RECORDS FOR THIS EXERCISE START

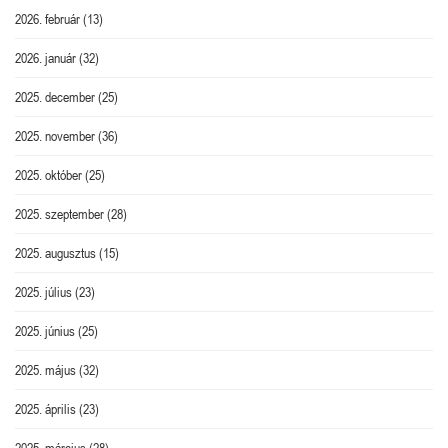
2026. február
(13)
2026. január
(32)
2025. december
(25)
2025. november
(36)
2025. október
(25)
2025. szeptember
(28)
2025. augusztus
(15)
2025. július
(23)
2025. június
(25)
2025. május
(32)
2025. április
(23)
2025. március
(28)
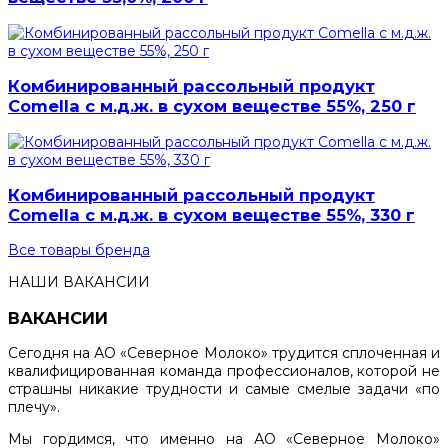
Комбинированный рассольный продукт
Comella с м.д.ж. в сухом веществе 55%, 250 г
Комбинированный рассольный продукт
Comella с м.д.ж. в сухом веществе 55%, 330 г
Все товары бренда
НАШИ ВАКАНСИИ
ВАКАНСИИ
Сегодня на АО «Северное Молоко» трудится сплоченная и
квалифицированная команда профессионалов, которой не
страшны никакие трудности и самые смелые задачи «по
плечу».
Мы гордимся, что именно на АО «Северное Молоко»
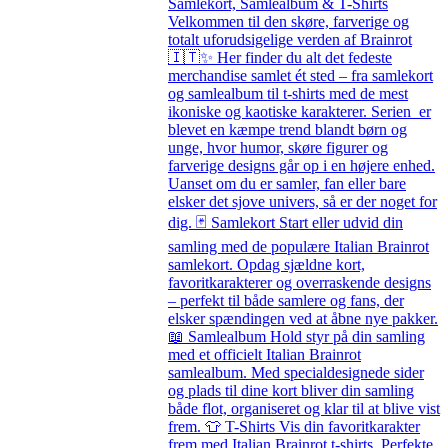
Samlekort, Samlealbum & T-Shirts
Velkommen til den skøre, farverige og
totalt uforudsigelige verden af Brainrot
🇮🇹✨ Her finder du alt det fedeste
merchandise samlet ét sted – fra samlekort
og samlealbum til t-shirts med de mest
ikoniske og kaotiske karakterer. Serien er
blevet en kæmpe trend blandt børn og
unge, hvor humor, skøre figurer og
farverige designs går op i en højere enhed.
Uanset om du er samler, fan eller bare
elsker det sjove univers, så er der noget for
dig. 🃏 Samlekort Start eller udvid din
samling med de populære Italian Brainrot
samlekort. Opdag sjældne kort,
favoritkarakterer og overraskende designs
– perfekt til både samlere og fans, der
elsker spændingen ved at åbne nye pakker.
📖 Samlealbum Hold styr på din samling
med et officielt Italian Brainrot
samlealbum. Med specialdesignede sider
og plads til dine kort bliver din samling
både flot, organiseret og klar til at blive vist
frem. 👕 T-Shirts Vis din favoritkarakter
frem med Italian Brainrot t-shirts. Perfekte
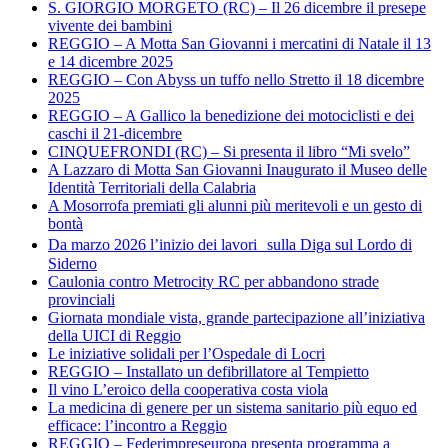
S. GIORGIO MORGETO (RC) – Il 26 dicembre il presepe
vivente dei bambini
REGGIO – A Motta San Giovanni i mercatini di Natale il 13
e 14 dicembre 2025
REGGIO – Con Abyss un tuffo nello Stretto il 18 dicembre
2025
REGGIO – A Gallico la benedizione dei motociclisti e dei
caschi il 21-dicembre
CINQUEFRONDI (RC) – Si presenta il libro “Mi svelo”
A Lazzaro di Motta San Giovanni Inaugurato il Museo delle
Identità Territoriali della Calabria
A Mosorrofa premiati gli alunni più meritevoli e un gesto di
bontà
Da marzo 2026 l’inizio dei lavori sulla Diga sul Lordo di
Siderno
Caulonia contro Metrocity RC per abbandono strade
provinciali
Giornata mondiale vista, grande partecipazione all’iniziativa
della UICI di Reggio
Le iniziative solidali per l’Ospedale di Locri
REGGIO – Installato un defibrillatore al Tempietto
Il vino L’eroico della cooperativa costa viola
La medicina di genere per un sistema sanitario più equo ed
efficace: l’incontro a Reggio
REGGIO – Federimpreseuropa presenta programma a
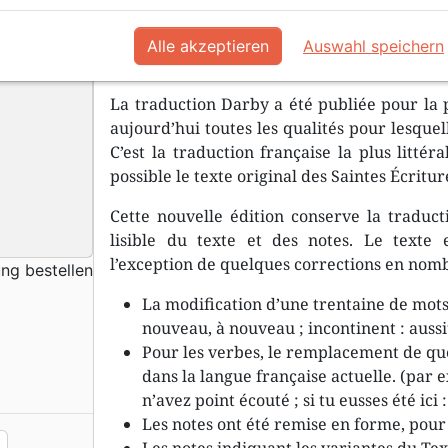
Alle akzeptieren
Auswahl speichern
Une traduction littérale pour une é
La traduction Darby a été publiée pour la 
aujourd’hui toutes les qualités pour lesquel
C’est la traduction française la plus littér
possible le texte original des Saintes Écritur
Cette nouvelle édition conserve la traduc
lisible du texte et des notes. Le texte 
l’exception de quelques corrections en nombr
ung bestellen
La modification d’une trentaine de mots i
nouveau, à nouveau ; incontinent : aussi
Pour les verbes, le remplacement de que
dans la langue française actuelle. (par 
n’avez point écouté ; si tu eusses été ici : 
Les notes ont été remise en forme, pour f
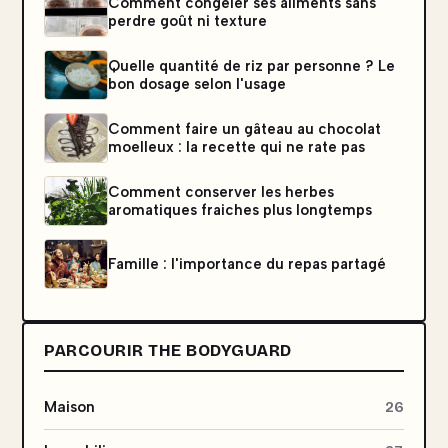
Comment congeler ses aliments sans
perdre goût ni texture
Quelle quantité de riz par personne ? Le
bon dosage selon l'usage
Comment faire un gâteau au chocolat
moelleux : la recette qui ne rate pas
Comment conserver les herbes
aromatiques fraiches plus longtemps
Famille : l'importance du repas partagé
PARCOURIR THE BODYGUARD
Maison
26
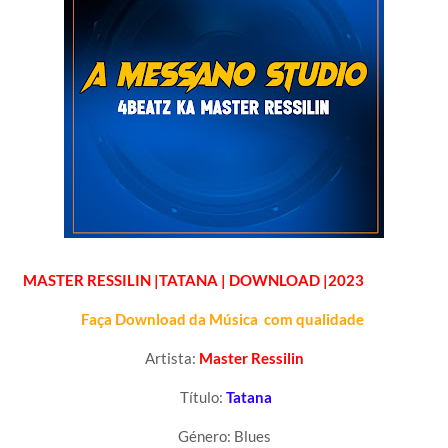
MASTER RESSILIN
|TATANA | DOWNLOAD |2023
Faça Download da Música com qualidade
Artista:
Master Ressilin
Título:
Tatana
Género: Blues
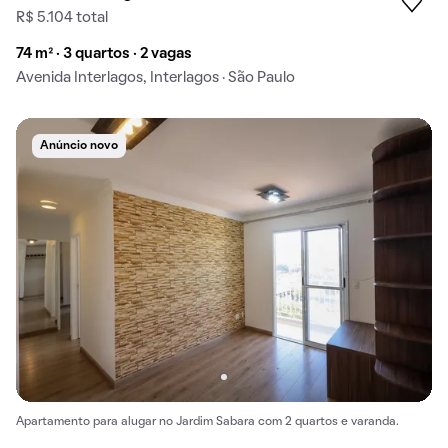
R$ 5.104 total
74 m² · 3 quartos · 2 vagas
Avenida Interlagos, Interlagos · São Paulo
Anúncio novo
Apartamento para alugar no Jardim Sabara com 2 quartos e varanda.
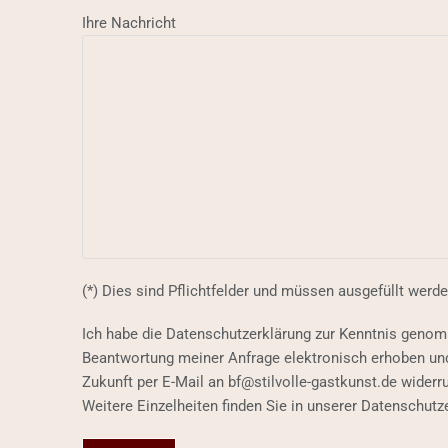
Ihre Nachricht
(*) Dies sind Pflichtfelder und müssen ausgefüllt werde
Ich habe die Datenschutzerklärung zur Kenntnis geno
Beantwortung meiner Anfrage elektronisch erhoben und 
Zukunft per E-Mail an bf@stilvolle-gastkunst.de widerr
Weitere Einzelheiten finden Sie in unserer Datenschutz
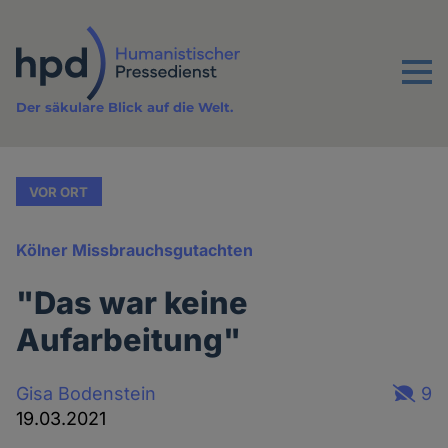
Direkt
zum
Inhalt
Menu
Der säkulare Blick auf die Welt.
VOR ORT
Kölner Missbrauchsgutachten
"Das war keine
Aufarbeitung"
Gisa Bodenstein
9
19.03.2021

RECORDS FOR THIS EXERCISE END
RECORDS FOR THIS EXERCISE START

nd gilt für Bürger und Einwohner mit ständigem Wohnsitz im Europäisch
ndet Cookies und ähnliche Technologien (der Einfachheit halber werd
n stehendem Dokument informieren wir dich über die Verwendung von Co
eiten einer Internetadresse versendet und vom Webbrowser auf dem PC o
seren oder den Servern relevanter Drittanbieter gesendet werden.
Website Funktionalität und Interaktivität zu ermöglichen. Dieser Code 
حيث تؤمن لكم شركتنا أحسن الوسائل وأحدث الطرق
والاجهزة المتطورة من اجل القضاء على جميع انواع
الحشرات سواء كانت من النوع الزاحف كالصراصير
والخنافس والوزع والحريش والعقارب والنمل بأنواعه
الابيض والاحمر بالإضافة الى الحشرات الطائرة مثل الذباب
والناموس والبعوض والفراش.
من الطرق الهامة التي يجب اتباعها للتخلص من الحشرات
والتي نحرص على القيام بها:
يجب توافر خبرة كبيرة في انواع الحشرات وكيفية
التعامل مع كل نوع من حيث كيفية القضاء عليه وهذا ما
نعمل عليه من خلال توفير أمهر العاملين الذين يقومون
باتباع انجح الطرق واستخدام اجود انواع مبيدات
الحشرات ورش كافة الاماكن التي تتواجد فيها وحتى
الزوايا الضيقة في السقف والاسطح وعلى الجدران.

RECORDS FOR THIS EXERCISE END
RECORDS FOR THIS EXERCISE START

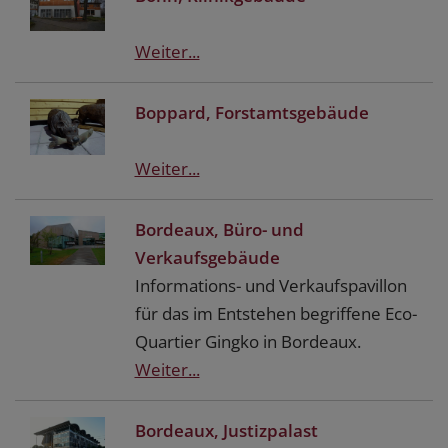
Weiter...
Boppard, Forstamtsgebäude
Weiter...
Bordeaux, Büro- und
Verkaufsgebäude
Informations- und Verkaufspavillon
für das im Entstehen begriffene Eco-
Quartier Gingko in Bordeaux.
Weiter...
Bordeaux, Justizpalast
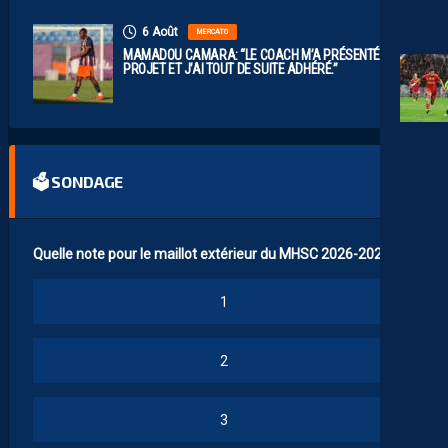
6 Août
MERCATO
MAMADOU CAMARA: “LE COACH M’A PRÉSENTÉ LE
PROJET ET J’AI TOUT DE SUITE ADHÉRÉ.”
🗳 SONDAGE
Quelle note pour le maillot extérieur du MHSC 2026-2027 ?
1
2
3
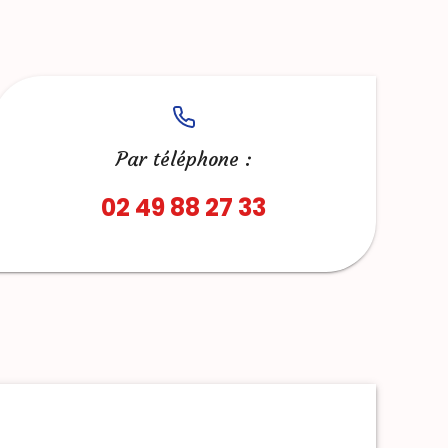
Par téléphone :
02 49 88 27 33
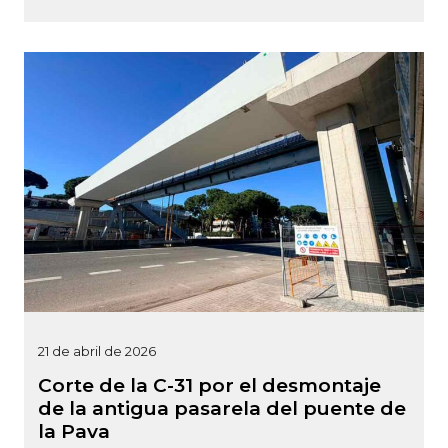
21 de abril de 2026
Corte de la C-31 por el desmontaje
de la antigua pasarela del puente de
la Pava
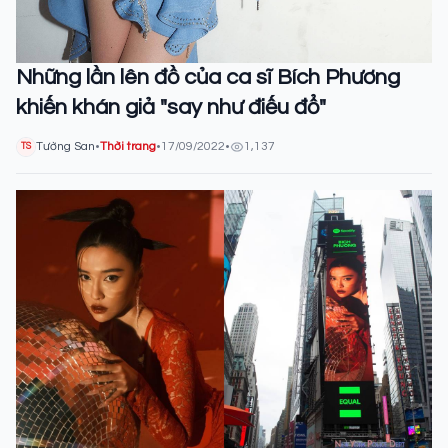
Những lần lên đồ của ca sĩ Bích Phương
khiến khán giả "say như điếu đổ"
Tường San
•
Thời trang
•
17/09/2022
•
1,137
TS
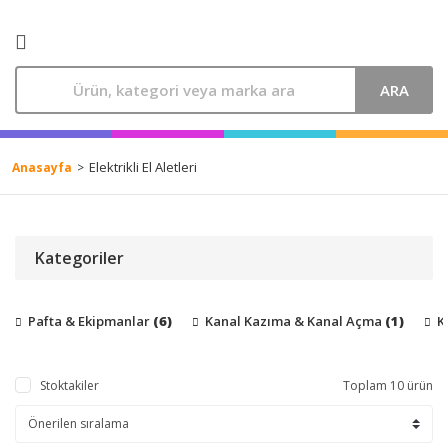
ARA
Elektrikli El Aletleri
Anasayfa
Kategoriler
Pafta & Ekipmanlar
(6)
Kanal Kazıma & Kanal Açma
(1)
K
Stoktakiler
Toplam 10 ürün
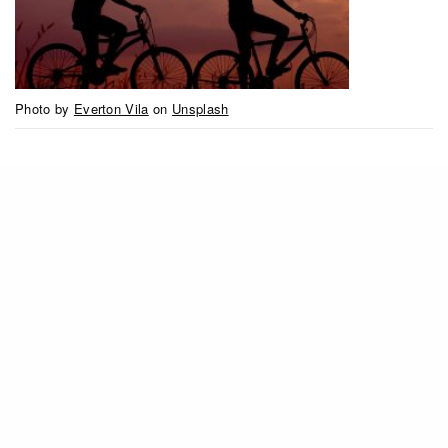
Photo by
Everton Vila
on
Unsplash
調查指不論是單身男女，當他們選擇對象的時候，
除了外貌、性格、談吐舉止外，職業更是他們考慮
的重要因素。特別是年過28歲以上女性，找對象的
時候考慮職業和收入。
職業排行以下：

RECORDS FOR THIS EXERCISE END

Only the lines above starting with the line with "2025. szeptember" and going on through the line with "Сегодня на АО" belong in the answer; repeat them exactly, minus any picture.

2025. szeptember
(28)
2025. augusztus
(15)
2025. július
(23)
2025. június
(25)
2025. május
(32)
2025. április
(23)
2025. március
(28)
Комбинированный рассольный продукт
Comella с м.д.ж. в сухом веществе 55%, 250 г
Комбинированный рассольный продукт
Comella с м.д.ж. в сухом веществе 55%, 330 г
Все товары бренда
НАШИ ВАКАНСИИ
ВАКАНСИИ
Сегодня на АО «Северное Молоко» трудится сплоченная и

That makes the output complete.